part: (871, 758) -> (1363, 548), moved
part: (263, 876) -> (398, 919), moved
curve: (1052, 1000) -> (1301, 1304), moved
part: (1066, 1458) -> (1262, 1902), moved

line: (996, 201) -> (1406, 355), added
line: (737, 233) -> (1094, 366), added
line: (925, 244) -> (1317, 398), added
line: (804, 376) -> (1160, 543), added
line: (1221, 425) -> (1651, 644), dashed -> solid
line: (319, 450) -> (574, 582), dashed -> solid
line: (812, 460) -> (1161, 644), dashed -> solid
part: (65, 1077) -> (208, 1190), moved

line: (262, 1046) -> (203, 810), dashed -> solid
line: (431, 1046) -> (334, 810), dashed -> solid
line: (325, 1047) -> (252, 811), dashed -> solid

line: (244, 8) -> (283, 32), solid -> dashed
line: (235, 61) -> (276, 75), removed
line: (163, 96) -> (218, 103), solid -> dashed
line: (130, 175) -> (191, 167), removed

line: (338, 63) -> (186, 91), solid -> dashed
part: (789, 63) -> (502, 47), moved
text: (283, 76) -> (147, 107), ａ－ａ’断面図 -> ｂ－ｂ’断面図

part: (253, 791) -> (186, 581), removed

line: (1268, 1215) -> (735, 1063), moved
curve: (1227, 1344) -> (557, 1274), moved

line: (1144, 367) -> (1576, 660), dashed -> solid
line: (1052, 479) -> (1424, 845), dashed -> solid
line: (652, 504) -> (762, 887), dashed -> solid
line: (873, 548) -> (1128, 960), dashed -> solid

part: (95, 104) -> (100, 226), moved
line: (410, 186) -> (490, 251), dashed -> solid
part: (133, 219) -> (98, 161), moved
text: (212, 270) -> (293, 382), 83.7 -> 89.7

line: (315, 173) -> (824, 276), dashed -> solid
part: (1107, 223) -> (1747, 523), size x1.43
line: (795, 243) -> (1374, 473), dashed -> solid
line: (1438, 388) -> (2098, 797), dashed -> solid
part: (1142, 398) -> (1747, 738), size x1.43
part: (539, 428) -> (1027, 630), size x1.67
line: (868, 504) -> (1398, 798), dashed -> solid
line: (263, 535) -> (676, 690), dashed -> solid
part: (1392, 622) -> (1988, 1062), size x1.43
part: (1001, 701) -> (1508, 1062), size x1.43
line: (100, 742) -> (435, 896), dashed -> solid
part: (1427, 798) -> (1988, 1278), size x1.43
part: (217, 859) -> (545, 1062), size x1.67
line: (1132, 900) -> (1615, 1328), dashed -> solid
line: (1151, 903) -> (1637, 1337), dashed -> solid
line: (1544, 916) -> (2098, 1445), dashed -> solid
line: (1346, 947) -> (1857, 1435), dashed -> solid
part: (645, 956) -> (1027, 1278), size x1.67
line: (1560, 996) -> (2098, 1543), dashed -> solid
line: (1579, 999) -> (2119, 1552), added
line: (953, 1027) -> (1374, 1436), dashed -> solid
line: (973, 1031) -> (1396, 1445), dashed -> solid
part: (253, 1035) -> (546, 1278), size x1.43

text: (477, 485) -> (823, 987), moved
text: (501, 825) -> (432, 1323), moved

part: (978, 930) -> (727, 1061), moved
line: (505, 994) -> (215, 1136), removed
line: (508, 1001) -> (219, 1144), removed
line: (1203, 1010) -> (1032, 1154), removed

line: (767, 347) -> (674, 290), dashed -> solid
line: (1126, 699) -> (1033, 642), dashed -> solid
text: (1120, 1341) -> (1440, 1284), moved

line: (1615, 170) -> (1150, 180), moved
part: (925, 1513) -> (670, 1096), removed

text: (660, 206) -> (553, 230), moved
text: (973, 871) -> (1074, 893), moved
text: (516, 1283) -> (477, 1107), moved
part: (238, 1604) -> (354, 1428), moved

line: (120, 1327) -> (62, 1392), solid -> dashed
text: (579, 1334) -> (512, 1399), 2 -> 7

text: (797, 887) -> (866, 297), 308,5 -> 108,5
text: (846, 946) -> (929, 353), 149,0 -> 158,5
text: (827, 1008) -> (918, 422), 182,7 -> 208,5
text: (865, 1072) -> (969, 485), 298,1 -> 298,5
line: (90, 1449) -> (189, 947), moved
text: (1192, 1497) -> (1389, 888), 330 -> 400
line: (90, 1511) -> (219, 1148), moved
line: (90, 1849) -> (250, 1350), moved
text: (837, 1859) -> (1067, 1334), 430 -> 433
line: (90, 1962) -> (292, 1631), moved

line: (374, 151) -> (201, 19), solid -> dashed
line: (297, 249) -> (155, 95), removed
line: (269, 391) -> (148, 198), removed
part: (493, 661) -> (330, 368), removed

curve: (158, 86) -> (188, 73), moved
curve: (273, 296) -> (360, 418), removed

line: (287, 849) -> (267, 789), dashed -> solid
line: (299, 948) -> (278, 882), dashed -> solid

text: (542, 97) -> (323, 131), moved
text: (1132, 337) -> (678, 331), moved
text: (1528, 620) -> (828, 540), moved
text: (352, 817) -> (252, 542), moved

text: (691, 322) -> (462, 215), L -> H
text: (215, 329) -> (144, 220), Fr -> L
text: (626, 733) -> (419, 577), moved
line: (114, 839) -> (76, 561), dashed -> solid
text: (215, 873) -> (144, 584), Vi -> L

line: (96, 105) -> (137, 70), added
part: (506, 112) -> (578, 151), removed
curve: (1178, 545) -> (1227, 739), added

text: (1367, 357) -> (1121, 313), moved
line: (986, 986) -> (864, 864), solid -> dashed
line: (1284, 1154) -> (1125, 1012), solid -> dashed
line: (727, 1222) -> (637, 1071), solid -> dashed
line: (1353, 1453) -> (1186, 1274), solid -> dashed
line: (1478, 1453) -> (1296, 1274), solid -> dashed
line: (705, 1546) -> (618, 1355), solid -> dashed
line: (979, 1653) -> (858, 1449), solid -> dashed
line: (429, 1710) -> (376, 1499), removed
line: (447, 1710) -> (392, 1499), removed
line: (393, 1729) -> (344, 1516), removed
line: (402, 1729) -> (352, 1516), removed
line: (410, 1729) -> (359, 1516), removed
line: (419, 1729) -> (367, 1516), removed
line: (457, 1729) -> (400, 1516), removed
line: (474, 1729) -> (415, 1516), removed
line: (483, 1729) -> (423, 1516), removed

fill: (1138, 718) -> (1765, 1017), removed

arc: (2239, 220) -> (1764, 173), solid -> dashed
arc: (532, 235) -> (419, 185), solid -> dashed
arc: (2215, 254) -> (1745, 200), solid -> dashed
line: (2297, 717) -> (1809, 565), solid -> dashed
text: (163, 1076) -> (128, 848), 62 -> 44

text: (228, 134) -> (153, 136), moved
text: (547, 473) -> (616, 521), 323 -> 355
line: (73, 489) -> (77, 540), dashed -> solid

________________

Extract every line above containing the word "curve".

curve: (1052, 1000) -> (1301, 1304), moved
curve: (1227, 1344) -> (557, 1274), moved
curve: (158, 86) -> (188, 73), moved
curve: (273, 296) -> (360, 418), removed
curve: (1178, 545) -> (1227, 739), added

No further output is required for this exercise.